Mi cuerpo arde para de nuevo comenzar a ver borroso, mientras más me resisto el dolor crece haciendo que vomite. Miro a Tonner entrar gritando a Merlín, ¿Cómo es posible que ella no escuchara? Logro levantarme para caminar hasta la cabaña, miro mi espada y toco su filo, me sorprendo al ver como mi piel se abre haciendo caer gotas color naranja. Es la primera vez que pasa esto, me esfuerzo en recordar si esto ha pasado otras veces, he pasado la espada varias veces sin daño alguno. Mi corazón está en proceso de ser un oxidado en un momento cerraré los ojos para no volverlos a abrir, el veneno solo durará unas horas en mi cuerpo, pero no es bueno, ya que no seré yo quien los abra, pero ¿por qué me oxidó? Quizá sea por el cambio de lugar, ¿Qué me provoca esto? Mi espada sigue igual de reluciente y poderosa y al parecer es la que puede hacerme daño, observo la herida que tarda en cerrar.

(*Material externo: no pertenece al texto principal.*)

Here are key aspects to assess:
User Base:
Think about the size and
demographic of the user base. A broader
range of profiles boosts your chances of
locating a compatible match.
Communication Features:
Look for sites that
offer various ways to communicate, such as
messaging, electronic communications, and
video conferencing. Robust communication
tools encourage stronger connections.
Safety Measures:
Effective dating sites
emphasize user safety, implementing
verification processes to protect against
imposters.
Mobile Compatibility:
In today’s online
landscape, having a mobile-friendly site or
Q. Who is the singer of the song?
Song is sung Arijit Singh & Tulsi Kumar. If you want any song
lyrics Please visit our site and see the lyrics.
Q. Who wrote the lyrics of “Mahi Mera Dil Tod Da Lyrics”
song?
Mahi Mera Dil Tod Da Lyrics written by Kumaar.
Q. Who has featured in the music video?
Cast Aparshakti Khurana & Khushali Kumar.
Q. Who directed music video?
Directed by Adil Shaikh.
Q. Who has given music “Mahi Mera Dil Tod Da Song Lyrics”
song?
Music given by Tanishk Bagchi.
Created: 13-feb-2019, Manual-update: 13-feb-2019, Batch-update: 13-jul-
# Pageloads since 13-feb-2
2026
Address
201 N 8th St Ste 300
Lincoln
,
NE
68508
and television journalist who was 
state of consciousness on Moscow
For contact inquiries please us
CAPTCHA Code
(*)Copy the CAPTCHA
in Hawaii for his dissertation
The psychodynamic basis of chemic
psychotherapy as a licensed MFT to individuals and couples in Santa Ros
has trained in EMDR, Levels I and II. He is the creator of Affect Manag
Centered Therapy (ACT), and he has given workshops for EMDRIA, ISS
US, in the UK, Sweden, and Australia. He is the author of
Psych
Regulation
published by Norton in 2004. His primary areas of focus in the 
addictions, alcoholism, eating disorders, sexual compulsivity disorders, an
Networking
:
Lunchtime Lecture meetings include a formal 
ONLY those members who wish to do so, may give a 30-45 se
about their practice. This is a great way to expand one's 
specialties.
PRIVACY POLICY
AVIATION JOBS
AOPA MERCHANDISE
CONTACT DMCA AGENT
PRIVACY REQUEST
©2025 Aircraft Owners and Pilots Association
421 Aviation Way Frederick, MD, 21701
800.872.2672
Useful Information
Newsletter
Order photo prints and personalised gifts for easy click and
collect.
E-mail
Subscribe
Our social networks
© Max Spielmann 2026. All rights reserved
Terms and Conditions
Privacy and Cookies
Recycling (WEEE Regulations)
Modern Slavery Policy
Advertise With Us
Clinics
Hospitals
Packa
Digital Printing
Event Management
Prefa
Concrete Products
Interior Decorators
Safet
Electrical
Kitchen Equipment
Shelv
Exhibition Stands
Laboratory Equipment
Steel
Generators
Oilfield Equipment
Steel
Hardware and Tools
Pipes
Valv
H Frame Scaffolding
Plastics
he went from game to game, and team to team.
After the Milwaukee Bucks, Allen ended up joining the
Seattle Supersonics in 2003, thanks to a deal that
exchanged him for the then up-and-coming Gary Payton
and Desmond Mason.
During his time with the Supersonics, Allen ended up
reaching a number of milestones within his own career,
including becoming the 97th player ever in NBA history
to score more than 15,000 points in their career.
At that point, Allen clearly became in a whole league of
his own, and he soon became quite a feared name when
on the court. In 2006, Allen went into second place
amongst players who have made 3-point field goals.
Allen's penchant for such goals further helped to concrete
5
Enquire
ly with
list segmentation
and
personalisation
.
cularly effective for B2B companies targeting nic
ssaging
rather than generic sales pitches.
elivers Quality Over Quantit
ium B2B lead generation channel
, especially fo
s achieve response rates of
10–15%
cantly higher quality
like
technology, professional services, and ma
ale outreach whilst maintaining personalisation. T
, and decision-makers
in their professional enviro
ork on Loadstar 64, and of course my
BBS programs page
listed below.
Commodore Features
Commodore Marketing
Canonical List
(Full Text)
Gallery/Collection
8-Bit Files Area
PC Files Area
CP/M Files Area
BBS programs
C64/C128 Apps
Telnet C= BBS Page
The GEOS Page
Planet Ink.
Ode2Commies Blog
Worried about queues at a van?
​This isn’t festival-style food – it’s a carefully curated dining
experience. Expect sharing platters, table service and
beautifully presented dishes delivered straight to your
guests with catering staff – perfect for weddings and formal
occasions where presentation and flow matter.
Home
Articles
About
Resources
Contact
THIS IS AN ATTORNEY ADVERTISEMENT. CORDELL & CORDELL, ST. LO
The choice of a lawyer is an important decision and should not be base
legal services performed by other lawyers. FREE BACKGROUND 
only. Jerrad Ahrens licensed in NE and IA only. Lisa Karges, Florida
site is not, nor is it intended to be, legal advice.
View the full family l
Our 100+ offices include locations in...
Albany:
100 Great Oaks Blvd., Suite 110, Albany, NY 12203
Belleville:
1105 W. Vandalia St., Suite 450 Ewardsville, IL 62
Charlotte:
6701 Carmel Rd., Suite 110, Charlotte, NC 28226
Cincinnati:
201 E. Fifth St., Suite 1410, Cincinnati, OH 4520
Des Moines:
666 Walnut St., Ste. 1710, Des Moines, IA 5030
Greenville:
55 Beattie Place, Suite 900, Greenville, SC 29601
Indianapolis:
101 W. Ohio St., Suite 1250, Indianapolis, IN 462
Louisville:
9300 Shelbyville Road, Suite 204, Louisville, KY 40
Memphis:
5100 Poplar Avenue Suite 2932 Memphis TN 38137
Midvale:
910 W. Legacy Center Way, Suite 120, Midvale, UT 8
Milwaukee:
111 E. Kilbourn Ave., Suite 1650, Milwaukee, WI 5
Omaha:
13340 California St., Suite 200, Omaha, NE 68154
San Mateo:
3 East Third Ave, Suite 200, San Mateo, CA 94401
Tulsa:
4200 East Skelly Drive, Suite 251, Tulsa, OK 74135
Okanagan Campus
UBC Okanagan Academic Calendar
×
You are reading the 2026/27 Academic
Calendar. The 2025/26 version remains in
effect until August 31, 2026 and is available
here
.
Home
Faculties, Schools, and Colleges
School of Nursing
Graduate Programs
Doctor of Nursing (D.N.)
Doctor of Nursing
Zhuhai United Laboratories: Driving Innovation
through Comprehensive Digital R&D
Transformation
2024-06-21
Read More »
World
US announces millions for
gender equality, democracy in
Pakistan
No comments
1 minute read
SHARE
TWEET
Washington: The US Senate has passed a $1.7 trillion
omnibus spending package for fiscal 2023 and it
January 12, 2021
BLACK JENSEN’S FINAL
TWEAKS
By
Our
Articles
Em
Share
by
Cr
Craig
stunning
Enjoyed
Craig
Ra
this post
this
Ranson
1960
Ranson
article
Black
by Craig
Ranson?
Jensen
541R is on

— ¡Zero! —escucho el grito, alzo la vista y miro como Merlín corre hasta donde estoy
Buscando algo en mi mirada, ¿Qué le puedo decir? “Hey, creo que me estoy oxidando más rápido de lo que pensé, supongo que deben correr por sus vidas de nuevo, se los dije”, le doy una sonrisa débil o al menos es lo que intento.
—Átame y coloca la espada sobre mí —le hago saber en susurro —Si no funciona quítense de mi camino —aunque dudo que hagan caso a lo último
—Átame y coloca la espada sobre mí —le hago saber en susurro —Si no funciona quítense de mi camino —aunque dudo que hagan caso a lo último
Me niego a cerrar los ojos así que parpadeo varias veces tratando de enfocar, quiero comprobar que funcionara para poder advertirles.
Soy el protector de la tierra no seré derrotado ni por mí mismo. Me repito ese mantra una y otra vez.
Tonner y Merlín me agarran de los brazos para colocarlos en sus hombros guiándome dentro, me tambaleo casi haciéndonos caer, pasamos el comedor hasta una puerta verde, no la había visto ¿o sí? Al ingresar las luces blancas me segaron mientras se prenden con forme vamos ingresando, bajamos unas escaleras hasta lo que parece ser un cuarto de tortura en mi humilde opinión. Merlín me suelta moviéndose de un lado a otro, observo la mesa y varios frascos con algunos líquidos y otra mesa con barias cosas que no se para qué sirven, pero tienen pinta de tortura segura. Mi cuerpo comienza a tratar de moverse a su voluntad, debe apurarse. Observo a Tonner que parece preocupado, busca con la mirada que hacer, a pesar de que podría hacerles daño ellos me quieren ayudar, es algo realmente estúpido de su parte. Debieron dejarme cuando lo dije, entiendo ahora su intención.
—¡Merlín! —creo que lo grite es una advertencia, antes de que el dolor me invada y pierda la batalla
Mi visión se nubla mandándome lejos. Puedo estar consiente de lo que pasa a mi alrededor, pero parece que no tengo ningún poder sobre mí mismo y lo que hago. Trato de luchar lo que podría darles tiempo si lo necesitan.